抜粋:
- - - -

ではどうするかだが、私の耳には軟性のものはどうしても低域が柔らかくなってしまうので好みではない。
硬質のもので出来るだけ固有の鳴きがないもの、それが無理なら、薄いフェルトや少しの素材で硬質の鳴きを取るものをうまく使うのが良いと思っている。
現在はどうしているかと言うと、音がうまくまとまらずに困った時は木を、それ以外ならコーリアンなどを使っている。
コーリアンは相島技研さんなどがよくホームページで使われているのを見て、「樹脂じゃどうかな?」と思っていたが、いざ使ってみるとかなり固有音が少なそうだ。
木やコーリアンの鳴きを止めるのにはフォックなどを使っている。
ここは薄いフェルトとか上に乗せるものの重量も考えて試してみるしかない。
コーリアンは安い素材だからフォックと合わせても3000円くらいである。
今から思うと、高々インシュレーターに数万円も出すのは馬鹿らしいと思っているし、高価なものを借りて使っても私にはその良さが良く解らなかった。





ボリューム

私はメインシステムにはプリメインアンプをほとんど使わないが、その大きな原因がボリュームである。
アナログを使わなくなった現在プリアンプは必要ないが、音量調整のためボリュームは必要だ。
プリメインはこのボリュームが頂けない。

ボリュームも過去色々試した。
東京光音やアルプス、コスモス、東京光音の抵抗切り替え式のもの、さらには電子ボリュームや長岡さんの「PC−5」なども試してみた。



そして解ったのは、アンプの大きなネックはボリュームであることだ。
ボリュームによって全く違った音がする。
抵抗切り替え式は原理的には良さそうだが、使う抵抗によってころころ音が変わる。
抵抗はそれほど試したわけではないが、使った中ではデールがダントツに良かった。
しかし私の工作技術では何十接点のロータリースイッチなど出来る訳もない。
そこで見つけた回路がシャント式である。
シャント式は音量によってインピーダンスが変わるため、回路の解る人は良しとしないだろうが、幸いにも私は回路が解らない。
何より直列には抵抗が1本しか入らないのが良いではないか?



ただし、シャント式もパラの抵抗は切り替え式のため結局ロータリースイッチが要る。
どうしよう、、、、
そこで私は、パラのロータリーをボリュームで作る横着なことを考えた。
ボリュームはAカーブでは話にならないので、東京光音にCカーブのものを注文した。
さらに直列に入る抵抗にはデールを使ったが、試しているうち同じ値でも抵抗のワット数が大きくなるほど私の耳には良く聴こえた。
現在はデールの10W3パラになっている。
これも、回路の解る人には全く意味がないと言われるだろうが、繰り返すが私は回路が解らない。
さらにこのボリュームボックスには鳴きをなくすため水槽用の小石(水槽用で一番細かいもの)が充填してある。
別に電源などがないので放熱等の心配はないと思うが、どうだろう?
実はここは最初はジルコンで充填したが、切替スイッチの中までジルコンが入ってしまい切替不能に陥った。
まあ、こういう失敗は良くあることだが、、、、
という訳で、世界にひとつしかない私だけのボリュームが出来上がった。

- - - -

表示項目:
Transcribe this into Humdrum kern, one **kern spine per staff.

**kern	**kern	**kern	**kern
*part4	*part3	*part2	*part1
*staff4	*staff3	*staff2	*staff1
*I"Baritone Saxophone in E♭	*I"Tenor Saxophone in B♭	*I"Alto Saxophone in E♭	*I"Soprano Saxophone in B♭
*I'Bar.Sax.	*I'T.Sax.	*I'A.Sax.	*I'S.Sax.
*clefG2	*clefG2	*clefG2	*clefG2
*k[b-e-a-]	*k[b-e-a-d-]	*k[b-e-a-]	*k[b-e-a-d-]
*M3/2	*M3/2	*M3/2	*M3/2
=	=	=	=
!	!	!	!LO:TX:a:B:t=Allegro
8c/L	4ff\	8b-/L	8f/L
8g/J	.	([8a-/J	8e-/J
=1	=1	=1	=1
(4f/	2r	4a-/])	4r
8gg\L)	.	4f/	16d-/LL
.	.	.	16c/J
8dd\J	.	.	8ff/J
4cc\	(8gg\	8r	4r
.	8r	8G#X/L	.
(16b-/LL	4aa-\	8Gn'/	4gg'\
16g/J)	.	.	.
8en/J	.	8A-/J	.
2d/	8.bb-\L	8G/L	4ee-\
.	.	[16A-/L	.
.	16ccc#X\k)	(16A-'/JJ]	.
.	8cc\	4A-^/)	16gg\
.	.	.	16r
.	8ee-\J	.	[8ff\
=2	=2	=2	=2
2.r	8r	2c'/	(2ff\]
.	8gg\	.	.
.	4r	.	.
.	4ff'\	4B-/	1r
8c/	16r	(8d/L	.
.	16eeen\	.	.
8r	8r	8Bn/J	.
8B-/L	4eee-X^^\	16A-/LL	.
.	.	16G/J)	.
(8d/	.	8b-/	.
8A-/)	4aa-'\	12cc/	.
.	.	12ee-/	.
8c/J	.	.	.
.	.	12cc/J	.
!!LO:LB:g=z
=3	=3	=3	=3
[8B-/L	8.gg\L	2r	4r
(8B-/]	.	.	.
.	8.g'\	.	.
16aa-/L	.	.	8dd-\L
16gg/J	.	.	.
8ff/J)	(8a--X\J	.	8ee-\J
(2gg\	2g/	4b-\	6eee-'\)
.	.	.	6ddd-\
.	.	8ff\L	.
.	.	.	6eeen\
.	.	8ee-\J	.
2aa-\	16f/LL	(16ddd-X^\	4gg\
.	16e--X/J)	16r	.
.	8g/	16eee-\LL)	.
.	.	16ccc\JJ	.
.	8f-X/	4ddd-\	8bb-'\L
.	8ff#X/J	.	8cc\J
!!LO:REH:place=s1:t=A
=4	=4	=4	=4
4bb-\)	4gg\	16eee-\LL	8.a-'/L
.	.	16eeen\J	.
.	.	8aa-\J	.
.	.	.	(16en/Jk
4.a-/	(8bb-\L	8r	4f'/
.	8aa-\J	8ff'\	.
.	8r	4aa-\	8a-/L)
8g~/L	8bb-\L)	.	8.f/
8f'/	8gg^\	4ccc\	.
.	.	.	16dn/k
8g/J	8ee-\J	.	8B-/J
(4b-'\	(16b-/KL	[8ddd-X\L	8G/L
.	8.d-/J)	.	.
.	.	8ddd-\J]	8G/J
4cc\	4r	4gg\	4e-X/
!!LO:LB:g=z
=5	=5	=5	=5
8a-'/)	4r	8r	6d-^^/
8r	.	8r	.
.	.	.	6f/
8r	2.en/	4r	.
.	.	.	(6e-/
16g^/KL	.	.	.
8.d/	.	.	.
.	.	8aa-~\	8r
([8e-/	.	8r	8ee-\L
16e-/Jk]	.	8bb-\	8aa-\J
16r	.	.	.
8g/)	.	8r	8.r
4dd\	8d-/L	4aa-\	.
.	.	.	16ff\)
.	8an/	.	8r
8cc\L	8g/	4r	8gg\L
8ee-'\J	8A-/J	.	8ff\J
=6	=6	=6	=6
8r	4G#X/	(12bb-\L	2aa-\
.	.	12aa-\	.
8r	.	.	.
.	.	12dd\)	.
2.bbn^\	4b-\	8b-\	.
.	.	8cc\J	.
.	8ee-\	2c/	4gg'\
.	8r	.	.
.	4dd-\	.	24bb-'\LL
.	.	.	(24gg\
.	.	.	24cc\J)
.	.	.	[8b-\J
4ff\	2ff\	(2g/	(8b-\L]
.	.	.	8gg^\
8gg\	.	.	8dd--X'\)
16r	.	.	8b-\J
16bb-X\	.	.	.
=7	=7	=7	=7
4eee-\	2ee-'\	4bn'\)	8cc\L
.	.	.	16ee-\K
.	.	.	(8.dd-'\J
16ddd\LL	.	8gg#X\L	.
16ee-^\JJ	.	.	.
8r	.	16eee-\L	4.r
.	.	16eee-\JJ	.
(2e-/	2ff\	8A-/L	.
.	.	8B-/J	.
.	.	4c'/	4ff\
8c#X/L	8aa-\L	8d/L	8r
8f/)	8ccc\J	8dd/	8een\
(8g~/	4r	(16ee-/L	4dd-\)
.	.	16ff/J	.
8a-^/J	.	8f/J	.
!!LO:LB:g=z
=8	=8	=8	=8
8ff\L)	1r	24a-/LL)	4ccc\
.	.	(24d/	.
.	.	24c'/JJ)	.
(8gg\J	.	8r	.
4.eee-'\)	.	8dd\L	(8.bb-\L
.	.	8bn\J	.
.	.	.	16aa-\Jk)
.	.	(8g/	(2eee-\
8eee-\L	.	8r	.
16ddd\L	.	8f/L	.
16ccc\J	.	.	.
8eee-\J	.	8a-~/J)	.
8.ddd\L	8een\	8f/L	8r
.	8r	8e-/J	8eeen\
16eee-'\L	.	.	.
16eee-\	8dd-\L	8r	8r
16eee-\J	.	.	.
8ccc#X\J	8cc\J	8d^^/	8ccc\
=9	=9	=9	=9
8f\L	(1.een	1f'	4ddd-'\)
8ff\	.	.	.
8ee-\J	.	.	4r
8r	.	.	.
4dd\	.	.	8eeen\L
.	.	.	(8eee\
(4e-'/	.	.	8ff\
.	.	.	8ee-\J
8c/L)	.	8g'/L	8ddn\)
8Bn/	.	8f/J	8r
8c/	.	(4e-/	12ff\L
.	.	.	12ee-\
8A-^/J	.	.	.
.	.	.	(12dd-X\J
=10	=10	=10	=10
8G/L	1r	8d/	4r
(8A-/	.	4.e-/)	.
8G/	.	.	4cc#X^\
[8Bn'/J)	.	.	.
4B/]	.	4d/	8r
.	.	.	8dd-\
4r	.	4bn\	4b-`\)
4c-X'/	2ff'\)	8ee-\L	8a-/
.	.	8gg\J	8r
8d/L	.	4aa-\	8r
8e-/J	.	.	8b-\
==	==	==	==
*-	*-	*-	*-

- - - -

記述課題 1:
オーディオ機器についての抜粋で、筆者が現在、直列に入る抵抗として使っているものは何か。
記述課題 2:
オーディオ機器についての抜粋を、最後の文のあとから続けて書いてください。
項目はオーディオ機器についての抜粋とは関係がない。

演習結果 1:
デールの10W3パラである。

演習結果 2:
音は私の耳には非常にストレートで好ましく聴こえる。
ボリュームだけで考えるならアキュフェーズのプリアンプよりも数段上に思える。











電源BOX

こんなものを自作アクセサリーと呼べるかどうかも疑問だが、電源BOXである。

ネットでサーフィンしていると御影石の電源BOXを見掛けた。
非常に重そうで鳴きが少なそうで欲しくなったが、一万数千円もする。
天然石を加工したものだからある意味非常に安いとも言えるのだが、どうしようかと迷っていた。
そこでまたまた日曜大工店で、15センチ四方の御影石のブロックを見付けた。
わずか600円である。
これを買って来て、18ミリ厚のの合板をエポキシで貼り付け、そこに市販の樹脂の電源BOXを木ネジでがっちり留めてある。
見掛けはともかく、性能はネットで見たものと変わらない。(と勝手に思い込んでいる)

コンセントはアメリカン電機、コードはtunamiNEGO、差し込みプラグはナショナルである。
コンセントも差し込みプラグもオーディオ用ではないが、ポイントは非メッキである。
過去に色々使ったが、金メッキ、亜鉛メッキそれぞれみんな独特の響きがある。
私は非メッキが癖が少なく聴こえる。
ナショナルの差し込みプラグは、片方が非メッキ、片方がメッキだが、このメッキをサンダーと1000番の紙やすりで丁寧に落としてある。(もちろんコードがつながる方も落としている)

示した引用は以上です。